2018.5.18に行った、ミヒャエル・エンデ『モモ』読書会のもようです。
私も書きました。
「モモと直観」
マイスター・ホラは、モモにこう言った。
「もし人間が死とはなにかを知ったら、こわいとは思わなくなるだろうにね。そして死をおそれないようになれば、生きる時間を人間からぬすむようなことは、だれにもできなくなるはずだ」 P.237
カント以降の哲学では、人間は、時間と空間に縛られた世界に現象化していると考えられた。
そして、時間に縛られて生きていることを人間だけが自覚している。それをもって「現存在」という。犬猫には過去とか未来という時間軸はない。人間だけが、自分が死ぬことを知っている。犬猫は死を避けるだけだ。
反対に言えば、人間の認識する現象は時間を前提としている。
アキレスと亀の寓話(ゼノンのパラドックス)というのがある。アキレスは亀を追い越すまで、追い越せないという話だ。追い越す瞬間が、いつ来るのか? 数字で表象すると有限の中に無限が現れてしまう。有限の時間の中に、無限が隠されている。

________

» 課題一覧:
**A.** 抜粋文の「マイスター・ホラは、モモにこう言った。」から「反対に言えば、人間の認識する現象は時間を前提としている。」までを、「犬猫」を「動物」に置き換えて書き直してください。
**B.** 抜粋文について、次の問いに答えよ。
(i) 読書会が行われた日付はいつか。
(ii) マイスター・ホラの言葉は何ページからの引用か。
(iii) アキレスと亀の寓話は括弧内で何と言い換えられているか。
**C.** 抜粋文に出てくる人物名（実在・架空を問わない）をすべて挙げよ。
エントリは別の出典から取られたものだ。

________

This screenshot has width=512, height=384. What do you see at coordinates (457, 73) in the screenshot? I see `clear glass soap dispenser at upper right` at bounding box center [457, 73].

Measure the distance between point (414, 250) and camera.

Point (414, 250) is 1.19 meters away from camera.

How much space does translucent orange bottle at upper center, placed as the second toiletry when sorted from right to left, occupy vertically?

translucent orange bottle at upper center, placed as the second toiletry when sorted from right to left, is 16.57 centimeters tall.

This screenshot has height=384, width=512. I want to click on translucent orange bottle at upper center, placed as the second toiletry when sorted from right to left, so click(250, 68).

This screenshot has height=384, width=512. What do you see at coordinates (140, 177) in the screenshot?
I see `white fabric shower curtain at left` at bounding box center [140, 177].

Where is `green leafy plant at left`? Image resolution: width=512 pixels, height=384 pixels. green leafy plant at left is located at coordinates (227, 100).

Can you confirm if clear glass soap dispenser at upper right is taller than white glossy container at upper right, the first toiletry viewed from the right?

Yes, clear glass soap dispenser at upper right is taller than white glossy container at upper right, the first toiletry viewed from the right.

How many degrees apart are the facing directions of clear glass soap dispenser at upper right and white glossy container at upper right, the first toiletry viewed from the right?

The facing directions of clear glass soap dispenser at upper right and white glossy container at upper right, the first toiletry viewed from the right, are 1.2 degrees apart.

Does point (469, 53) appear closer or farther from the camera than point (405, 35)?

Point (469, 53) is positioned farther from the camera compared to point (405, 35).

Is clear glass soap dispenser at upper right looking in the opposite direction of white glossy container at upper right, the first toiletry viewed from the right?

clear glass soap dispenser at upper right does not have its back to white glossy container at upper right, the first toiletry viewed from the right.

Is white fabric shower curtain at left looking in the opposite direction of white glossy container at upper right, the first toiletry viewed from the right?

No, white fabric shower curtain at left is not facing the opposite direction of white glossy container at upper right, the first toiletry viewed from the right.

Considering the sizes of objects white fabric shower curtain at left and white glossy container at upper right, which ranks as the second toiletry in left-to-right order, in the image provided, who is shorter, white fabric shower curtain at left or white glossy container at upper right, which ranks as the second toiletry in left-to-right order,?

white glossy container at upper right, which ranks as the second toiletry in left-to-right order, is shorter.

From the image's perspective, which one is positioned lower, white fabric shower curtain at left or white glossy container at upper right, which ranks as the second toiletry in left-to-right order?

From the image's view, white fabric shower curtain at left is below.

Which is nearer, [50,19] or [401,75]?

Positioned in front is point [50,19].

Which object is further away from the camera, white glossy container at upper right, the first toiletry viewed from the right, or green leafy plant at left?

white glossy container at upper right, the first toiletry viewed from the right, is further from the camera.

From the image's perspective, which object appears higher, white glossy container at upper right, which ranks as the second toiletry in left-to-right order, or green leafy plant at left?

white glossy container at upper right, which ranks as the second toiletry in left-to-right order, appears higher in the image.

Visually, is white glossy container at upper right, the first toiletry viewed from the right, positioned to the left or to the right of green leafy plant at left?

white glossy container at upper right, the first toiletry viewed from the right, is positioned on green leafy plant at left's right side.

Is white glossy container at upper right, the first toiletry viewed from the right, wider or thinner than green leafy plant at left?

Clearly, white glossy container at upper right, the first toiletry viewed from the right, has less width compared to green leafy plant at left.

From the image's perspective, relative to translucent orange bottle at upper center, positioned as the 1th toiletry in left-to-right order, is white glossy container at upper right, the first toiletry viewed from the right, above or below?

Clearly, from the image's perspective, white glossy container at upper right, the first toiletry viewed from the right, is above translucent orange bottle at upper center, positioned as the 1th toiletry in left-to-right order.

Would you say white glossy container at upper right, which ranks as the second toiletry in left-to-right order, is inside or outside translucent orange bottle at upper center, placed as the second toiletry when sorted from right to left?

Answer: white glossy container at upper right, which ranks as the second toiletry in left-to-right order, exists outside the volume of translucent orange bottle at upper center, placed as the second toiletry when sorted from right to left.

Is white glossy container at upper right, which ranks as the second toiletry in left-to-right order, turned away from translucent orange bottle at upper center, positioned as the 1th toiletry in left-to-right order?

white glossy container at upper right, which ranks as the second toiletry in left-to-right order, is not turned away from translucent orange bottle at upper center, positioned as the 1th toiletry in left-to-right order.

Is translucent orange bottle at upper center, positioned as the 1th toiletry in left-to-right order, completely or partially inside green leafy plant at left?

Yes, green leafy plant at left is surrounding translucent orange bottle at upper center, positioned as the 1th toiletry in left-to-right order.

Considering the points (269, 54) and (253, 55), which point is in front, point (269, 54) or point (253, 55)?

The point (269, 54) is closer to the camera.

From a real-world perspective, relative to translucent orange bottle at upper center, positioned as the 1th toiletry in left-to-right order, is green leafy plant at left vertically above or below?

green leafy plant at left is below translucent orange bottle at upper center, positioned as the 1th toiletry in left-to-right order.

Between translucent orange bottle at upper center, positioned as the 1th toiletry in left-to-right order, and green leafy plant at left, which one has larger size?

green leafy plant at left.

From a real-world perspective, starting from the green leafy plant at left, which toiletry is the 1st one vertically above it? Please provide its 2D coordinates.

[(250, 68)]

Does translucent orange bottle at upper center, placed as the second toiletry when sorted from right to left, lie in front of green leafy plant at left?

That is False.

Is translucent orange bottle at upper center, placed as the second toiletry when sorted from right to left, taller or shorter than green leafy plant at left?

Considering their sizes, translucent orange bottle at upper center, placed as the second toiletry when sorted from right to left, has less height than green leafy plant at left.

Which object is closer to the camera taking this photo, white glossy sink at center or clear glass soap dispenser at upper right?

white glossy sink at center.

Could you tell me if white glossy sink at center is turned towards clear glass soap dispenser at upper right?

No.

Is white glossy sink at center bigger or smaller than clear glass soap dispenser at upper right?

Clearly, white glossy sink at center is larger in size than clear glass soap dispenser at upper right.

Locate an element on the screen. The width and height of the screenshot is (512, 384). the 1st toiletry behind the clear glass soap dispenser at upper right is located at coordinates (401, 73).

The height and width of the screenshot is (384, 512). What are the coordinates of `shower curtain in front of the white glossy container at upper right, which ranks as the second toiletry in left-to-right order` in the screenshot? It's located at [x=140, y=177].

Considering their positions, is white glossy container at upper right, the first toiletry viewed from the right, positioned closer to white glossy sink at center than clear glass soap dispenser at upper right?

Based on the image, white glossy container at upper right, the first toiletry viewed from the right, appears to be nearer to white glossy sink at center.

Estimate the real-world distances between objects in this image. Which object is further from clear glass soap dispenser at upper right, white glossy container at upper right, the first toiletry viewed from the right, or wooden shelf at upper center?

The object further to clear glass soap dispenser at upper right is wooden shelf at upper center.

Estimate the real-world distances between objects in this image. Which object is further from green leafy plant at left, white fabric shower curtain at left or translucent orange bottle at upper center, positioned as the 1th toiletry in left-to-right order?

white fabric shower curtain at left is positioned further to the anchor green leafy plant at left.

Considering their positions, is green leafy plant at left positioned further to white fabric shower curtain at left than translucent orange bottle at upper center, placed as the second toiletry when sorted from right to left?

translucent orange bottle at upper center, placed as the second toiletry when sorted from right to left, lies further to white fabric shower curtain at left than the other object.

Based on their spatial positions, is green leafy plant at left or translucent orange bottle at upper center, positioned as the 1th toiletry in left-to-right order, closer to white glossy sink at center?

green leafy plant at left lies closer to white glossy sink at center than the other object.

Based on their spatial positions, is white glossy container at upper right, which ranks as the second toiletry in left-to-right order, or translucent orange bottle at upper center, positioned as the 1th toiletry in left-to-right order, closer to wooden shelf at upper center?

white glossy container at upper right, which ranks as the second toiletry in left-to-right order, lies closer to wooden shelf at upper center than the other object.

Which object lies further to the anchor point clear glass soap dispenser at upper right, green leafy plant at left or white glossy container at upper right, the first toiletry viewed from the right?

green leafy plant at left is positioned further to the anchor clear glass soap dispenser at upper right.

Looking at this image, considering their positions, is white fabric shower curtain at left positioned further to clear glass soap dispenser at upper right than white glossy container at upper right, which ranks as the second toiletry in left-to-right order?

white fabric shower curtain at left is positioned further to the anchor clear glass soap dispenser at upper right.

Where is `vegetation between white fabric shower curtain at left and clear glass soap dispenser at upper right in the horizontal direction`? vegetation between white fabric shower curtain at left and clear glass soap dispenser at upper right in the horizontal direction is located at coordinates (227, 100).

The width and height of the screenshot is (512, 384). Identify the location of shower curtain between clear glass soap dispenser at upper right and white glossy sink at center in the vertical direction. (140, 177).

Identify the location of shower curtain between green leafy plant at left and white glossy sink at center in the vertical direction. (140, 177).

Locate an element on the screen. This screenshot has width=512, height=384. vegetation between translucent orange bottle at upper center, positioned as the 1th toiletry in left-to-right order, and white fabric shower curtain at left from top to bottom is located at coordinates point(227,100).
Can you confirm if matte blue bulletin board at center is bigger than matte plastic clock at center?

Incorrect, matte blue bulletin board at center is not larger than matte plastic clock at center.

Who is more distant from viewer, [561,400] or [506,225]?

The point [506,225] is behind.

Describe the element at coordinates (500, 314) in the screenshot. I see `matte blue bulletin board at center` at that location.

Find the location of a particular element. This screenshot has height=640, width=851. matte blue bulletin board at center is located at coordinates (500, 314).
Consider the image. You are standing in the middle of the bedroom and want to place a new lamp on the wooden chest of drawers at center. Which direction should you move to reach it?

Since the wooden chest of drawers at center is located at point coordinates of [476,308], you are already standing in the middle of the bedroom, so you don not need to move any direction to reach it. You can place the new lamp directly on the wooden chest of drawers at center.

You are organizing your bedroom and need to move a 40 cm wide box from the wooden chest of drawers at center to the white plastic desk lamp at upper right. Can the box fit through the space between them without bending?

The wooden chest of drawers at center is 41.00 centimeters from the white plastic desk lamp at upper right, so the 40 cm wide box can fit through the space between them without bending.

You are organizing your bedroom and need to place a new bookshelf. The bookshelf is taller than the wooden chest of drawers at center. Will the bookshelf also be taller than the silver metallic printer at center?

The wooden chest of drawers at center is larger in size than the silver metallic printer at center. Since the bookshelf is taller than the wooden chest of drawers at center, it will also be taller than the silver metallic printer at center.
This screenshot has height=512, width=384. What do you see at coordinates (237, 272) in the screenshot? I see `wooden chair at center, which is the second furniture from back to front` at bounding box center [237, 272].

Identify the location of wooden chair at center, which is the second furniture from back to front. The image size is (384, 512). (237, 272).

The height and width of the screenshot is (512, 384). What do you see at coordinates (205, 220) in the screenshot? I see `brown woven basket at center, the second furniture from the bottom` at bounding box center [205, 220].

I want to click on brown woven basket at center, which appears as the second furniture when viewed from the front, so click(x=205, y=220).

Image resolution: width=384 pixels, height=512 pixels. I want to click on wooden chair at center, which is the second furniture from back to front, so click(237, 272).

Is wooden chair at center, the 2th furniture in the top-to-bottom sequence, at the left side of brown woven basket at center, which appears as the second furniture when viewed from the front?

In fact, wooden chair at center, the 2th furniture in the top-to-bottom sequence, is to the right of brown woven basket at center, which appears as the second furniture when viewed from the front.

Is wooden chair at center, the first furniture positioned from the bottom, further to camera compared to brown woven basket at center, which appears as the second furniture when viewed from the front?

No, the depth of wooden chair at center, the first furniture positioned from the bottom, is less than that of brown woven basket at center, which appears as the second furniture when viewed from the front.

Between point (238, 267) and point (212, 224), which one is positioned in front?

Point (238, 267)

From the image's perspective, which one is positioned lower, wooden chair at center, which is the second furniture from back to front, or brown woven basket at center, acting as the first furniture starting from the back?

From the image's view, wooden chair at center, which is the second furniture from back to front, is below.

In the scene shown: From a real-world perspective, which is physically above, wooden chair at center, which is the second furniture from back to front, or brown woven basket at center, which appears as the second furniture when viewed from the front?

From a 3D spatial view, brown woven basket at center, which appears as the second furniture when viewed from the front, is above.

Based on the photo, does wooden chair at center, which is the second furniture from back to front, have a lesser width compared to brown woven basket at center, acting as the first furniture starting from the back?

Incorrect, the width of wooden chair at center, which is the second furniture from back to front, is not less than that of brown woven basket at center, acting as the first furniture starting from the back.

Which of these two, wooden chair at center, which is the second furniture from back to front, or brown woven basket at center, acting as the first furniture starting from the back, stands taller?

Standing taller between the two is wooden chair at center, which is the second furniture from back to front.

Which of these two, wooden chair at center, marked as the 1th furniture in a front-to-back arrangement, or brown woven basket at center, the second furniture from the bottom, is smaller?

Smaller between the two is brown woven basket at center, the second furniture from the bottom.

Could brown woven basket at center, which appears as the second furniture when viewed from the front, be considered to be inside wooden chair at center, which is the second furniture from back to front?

________

» 解答一覧:
**A.**
マイスター・ホラは、モモにこう言った。
「もし人間が死とはなにかを知ったら、こわいとは思わなくなるだろうにね。そして死をおそれないようになれば、生きる時間を人間からぬすむようなことは、だれにもできなくなるはずだ」 P.237
カント以降の哲学では、人間は、時間と空間に縛られた世界に現象化していると考えられた。
そして、時間に縛られて生きていることを人間だけが自覚している。それをもって「現存在」という。動物には過去とか未来という時間軸はない。人間だけが、自分が死ぬことを知っている。動物は死を避けるだけだ。
反対に言えば、人間の認識する現象は時間を前提としている。

**B.**
(i) 2018.5.18
(ii) P.237
(iii) ゼノンのパラドックス

**C.** ミヒャエル・エンデ、モモ、マイスター・ホラ、カント、アキレス、ゼノン